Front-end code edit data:
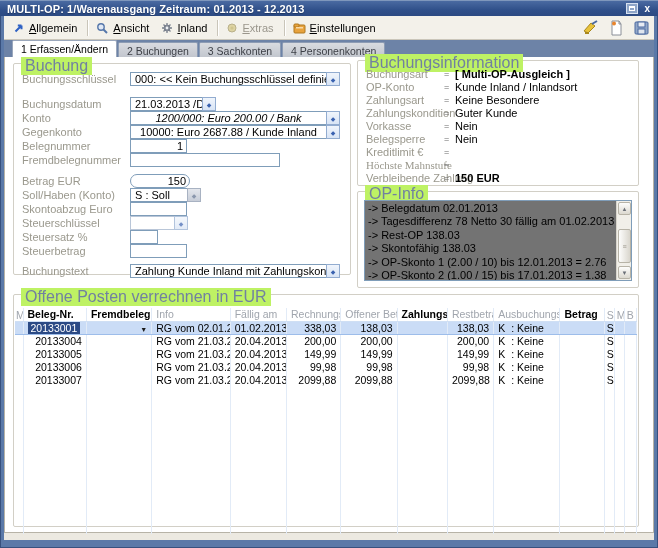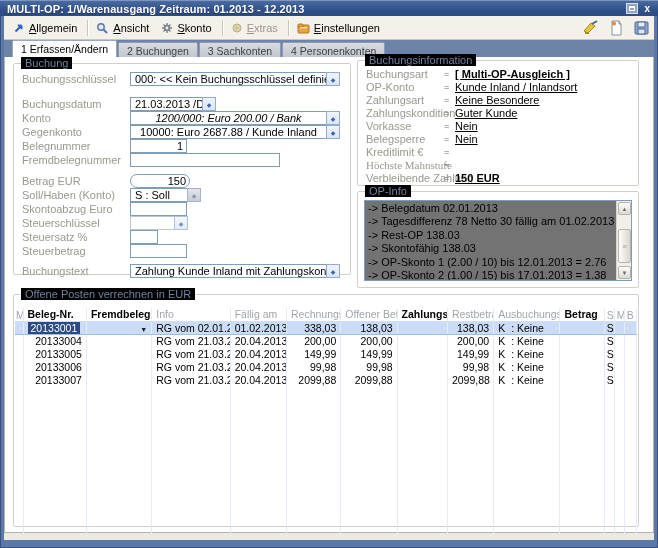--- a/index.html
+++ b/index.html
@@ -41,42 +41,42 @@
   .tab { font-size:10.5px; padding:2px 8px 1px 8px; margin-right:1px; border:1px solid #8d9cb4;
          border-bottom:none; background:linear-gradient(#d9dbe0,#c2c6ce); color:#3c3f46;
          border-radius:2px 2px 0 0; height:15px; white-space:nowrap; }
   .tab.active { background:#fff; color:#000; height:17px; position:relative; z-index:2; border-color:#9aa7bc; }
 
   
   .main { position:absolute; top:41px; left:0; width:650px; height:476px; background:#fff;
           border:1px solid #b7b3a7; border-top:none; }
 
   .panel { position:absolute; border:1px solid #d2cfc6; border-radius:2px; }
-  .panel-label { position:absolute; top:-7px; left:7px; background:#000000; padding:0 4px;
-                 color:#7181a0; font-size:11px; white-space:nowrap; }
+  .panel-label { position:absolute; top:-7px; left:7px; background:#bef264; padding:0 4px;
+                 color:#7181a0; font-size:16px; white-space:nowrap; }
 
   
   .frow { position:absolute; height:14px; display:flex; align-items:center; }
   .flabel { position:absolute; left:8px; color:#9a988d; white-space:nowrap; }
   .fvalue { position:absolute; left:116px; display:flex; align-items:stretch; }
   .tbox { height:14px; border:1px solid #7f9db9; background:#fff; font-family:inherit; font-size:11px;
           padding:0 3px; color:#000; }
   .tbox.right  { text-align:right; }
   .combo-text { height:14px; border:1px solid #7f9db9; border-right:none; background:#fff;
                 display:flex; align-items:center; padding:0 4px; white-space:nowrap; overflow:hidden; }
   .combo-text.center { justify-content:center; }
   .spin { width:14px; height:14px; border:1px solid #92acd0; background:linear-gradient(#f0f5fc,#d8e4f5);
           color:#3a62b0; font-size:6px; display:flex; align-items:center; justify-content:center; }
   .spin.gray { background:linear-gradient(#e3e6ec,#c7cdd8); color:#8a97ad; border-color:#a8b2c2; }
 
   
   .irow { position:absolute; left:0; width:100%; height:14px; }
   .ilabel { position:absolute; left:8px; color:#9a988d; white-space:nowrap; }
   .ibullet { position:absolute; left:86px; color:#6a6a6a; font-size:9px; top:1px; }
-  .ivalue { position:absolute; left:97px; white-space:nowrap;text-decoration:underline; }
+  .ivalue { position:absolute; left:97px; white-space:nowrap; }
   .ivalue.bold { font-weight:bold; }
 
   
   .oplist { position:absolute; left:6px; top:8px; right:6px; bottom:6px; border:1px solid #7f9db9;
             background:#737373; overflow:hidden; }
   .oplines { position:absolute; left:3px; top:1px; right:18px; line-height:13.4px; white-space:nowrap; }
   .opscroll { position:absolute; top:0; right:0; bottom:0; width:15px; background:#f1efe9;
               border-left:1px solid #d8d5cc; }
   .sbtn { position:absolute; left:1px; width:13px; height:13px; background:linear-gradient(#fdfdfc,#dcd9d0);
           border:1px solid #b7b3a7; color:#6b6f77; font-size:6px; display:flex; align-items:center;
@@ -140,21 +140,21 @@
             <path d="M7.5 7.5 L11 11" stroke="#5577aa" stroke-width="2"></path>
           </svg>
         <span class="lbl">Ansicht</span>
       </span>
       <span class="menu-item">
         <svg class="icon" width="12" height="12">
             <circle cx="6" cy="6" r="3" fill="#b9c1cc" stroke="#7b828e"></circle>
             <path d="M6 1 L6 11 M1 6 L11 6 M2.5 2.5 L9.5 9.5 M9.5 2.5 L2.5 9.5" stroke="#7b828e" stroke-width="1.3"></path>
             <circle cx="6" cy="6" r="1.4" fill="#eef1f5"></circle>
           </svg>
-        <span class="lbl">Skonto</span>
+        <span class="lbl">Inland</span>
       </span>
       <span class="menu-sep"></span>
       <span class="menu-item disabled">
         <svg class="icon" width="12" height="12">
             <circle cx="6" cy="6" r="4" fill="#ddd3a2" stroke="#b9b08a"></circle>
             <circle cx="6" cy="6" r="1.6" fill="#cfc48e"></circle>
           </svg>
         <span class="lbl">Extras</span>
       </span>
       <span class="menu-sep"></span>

==

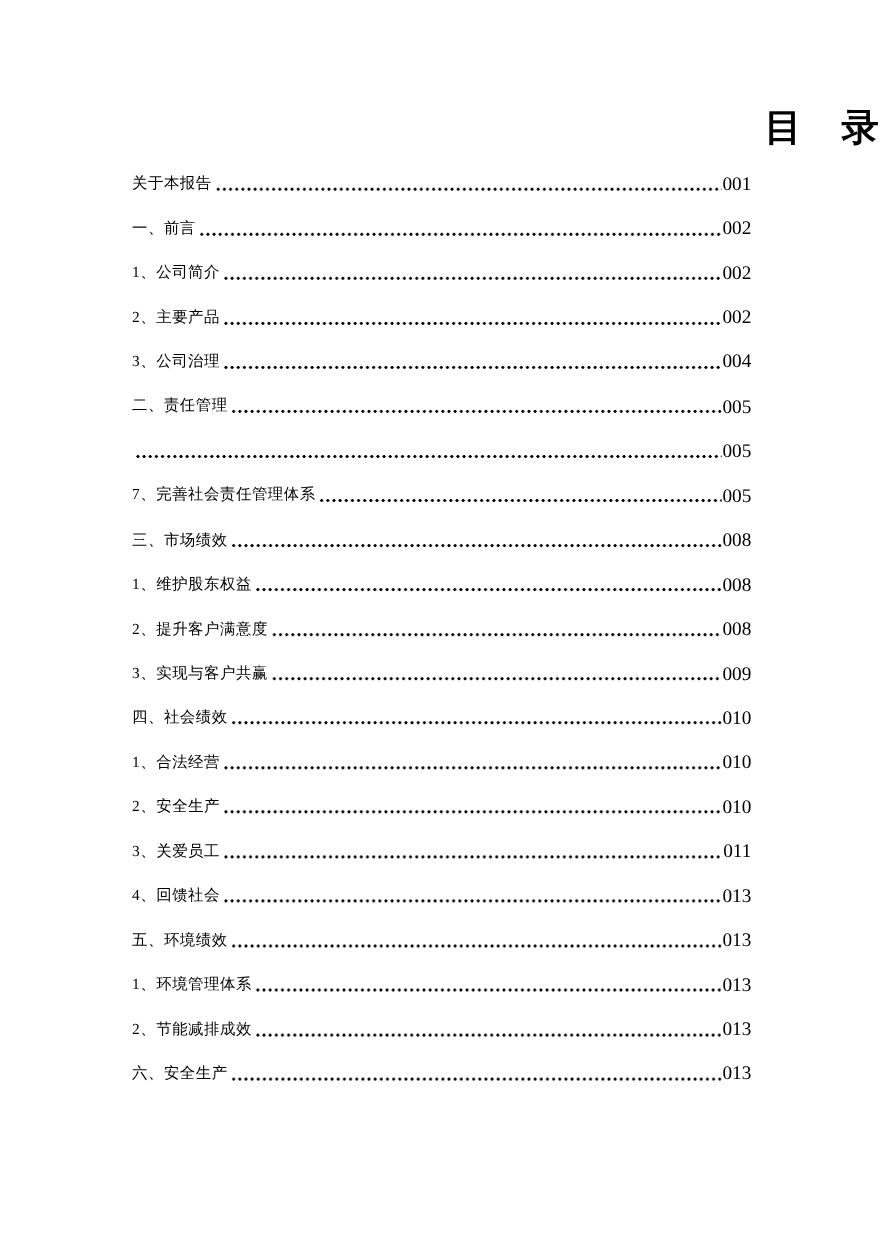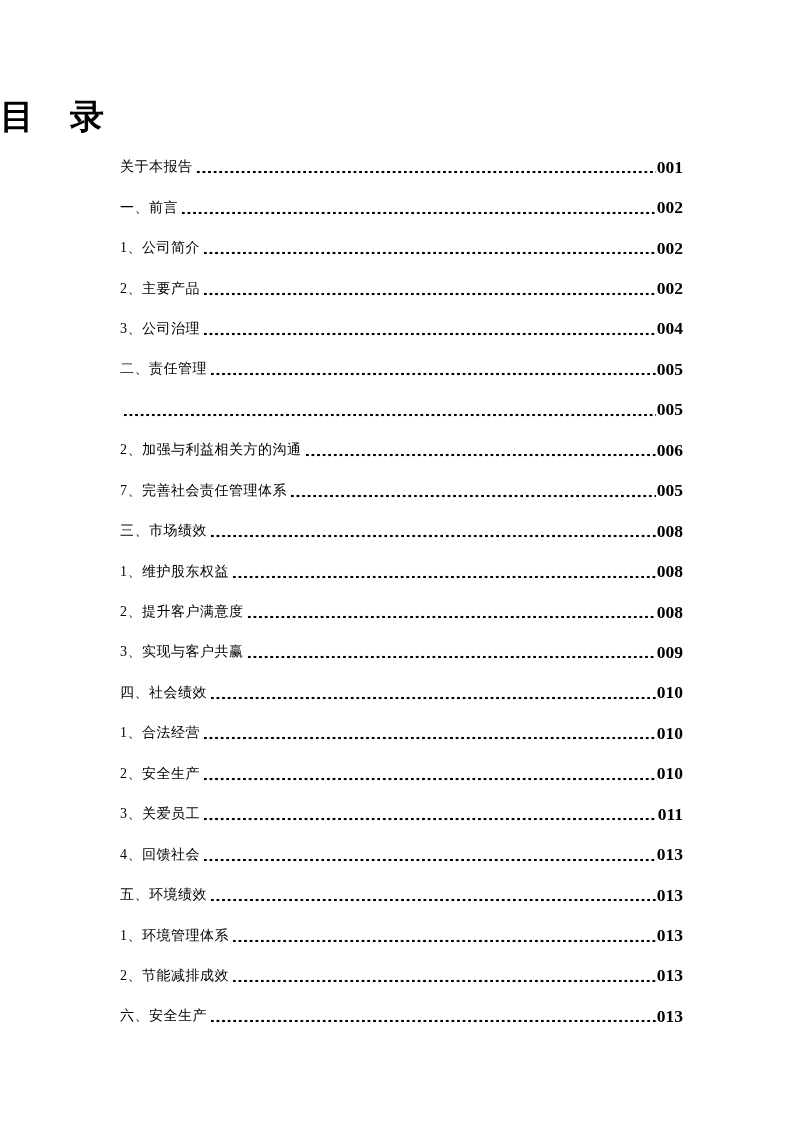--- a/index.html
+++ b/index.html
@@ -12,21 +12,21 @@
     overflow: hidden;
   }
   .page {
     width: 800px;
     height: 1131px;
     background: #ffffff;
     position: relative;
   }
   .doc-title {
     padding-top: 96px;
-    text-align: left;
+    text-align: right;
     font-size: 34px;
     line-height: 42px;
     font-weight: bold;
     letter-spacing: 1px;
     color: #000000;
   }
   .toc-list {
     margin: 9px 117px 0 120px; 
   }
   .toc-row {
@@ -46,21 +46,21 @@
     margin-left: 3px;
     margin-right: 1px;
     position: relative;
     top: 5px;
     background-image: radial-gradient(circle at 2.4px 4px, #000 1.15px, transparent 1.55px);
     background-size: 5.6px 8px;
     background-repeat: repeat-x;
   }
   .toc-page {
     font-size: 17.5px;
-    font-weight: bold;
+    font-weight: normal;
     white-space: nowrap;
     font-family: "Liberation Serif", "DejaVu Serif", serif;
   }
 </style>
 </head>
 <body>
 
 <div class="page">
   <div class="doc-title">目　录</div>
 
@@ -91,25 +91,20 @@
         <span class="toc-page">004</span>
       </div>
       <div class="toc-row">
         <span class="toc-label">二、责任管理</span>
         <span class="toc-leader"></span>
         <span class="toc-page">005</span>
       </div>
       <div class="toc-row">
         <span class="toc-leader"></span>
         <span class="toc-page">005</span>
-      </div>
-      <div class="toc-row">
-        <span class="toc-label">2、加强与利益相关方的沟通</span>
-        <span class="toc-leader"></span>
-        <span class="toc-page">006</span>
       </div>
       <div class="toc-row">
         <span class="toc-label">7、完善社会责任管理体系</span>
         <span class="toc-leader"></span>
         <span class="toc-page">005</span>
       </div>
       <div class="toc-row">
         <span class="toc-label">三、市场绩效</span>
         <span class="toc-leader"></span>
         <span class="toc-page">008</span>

- Activity -
Each line above that contains the word "overflow" should be returned.

- Response to the task -
                 display:flex; align-items:center; padding:0 4px; white-space:nowrap; overflow:hidden; }
             background:#737373; overflow:hidden; }
     overflow: hidden;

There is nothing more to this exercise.